-- THE DATA follows --

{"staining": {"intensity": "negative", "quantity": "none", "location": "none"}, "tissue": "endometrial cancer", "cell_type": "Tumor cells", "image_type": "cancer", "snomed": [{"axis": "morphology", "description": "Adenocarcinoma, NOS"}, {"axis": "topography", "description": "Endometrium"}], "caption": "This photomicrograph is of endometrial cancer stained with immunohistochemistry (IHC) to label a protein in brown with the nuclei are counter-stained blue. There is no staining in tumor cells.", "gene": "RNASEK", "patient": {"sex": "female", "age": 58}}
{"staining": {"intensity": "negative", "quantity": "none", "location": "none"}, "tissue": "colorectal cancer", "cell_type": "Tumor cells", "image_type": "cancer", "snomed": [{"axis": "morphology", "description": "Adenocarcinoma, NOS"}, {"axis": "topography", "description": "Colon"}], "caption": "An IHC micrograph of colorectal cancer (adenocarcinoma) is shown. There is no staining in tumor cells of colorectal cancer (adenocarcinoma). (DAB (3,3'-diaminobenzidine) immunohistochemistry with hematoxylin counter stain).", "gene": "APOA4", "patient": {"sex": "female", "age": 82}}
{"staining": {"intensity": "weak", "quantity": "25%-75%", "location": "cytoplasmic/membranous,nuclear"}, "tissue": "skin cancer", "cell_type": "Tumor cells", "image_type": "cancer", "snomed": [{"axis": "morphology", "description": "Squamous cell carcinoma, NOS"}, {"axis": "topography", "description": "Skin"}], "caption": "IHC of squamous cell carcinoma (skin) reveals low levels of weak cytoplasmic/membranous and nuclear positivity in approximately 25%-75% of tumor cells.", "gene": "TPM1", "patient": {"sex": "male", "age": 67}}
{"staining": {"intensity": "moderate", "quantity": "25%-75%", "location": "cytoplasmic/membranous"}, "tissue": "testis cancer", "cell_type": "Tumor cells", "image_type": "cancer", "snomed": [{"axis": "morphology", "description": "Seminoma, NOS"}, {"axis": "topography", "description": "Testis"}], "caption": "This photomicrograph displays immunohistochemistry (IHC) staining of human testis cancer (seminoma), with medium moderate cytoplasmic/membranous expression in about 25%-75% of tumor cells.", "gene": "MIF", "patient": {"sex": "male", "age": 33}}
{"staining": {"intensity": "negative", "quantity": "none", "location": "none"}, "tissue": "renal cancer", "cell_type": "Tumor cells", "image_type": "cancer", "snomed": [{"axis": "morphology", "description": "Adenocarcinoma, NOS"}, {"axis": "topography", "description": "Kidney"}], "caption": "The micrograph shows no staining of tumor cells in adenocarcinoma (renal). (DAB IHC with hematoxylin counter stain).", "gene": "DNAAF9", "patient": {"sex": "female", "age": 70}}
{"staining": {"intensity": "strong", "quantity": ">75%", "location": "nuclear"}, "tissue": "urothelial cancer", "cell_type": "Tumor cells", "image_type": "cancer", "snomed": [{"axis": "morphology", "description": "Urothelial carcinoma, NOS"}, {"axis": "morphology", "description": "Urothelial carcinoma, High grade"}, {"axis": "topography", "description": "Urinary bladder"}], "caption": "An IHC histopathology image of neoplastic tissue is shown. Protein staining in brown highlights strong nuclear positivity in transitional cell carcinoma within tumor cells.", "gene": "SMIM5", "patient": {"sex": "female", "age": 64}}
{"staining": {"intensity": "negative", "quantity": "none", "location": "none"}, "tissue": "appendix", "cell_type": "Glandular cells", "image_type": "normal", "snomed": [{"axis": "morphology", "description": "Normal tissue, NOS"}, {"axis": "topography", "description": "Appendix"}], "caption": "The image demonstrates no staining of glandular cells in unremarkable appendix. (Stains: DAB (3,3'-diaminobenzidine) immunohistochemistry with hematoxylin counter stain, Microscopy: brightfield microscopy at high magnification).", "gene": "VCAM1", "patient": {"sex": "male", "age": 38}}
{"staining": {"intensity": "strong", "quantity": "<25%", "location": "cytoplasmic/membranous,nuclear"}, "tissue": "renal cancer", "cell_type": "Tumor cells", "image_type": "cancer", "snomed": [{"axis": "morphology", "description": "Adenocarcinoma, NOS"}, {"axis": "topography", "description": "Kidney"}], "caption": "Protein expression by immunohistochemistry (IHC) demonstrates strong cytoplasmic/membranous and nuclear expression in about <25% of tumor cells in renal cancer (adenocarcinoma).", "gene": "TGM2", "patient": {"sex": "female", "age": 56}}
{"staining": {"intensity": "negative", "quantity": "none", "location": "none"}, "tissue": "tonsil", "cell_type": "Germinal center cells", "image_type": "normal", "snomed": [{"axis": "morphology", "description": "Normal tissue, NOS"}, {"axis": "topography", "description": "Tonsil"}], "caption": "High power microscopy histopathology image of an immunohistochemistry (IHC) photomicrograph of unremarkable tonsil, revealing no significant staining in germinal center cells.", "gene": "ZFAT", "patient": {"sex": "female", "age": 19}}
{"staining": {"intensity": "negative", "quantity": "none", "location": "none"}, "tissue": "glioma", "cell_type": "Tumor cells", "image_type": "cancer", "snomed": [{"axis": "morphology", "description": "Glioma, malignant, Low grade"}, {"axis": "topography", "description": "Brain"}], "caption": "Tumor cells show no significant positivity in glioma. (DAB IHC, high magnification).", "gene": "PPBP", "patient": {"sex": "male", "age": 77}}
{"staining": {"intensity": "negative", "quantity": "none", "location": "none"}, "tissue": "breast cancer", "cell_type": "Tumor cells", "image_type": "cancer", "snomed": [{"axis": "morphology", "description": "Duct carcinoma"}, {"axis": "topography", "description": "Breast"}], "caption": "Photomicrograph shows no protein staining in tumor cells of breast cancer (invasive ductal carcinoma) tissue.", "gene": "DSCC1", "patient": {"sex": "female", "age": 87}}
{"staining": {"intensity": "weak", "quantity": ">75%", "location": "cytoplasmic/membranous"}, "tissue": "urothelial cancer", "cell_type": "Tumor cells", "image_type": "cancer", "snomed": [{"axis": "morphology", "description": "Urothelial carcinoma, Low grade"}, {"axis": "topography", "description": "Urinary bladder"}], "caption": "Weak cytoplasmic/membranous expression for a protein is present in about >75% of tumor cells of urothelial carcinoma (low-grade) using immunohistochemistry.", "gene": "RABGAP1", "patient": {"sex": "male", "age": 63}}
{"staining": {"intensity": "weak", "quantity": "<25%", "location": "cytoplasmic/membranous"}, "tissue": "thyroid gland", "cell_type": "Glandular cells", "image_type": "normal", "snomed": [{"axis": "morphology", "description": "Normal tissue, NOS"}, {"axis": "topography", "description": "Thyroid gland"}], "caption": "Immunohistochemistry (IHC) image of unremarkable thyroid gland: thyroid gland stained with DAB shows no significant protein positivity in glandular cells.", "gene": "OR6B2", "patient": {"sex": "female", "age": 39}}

-- THE DATA concluded --

§ **REQUIREMENT**: In the records, find every line that has the string "There" and copy it.

§ **RESULT OF THE TASK**:
{"staining": {"intensity": "negative", "quantity": "none", "location": "none"}, "tissue": "endometrial cancer", "cell_type": "Tumor cells", "image_type": "cancer", "snomed": [{"axis": "morphology", "description": "Adenocarcinoma, NOS"}, {"axis": "topography", "description": "Endometrium"}], "caption": "This photomicrograph is of endometrial cancer stained with immunohistochemistry (IHC) to label a protein in brown with the nuclei are counter-stained blue. There is no staining in tumor cells.", "gene": "RNASEK", "patient": {"sex": "female", "age": 58}}
{"staining": {"intensity": "negative", "quantity": "none", "location": "none"}, "tissue": "colorectal cancer", "cell_type": "Tumor cells", "image_type": "cancer", "snomed": [{"axis": "morphology", "description": "Adenocarcinoma, NOS"}, {"axis": "topography", "description": "Colon"}], "caption": "An IHC micrograph of colorectal cancer (adenocarcinoma) is shown. There is no staining in tumor cells of colorectal cancer (adenocarcinoma). (DAB (3,3'-diaminobenzidine) immunohistochemistry with hematoxylin counter stain).", "gene": "APOA4", "patient": {"sex": "female", "age": 82}}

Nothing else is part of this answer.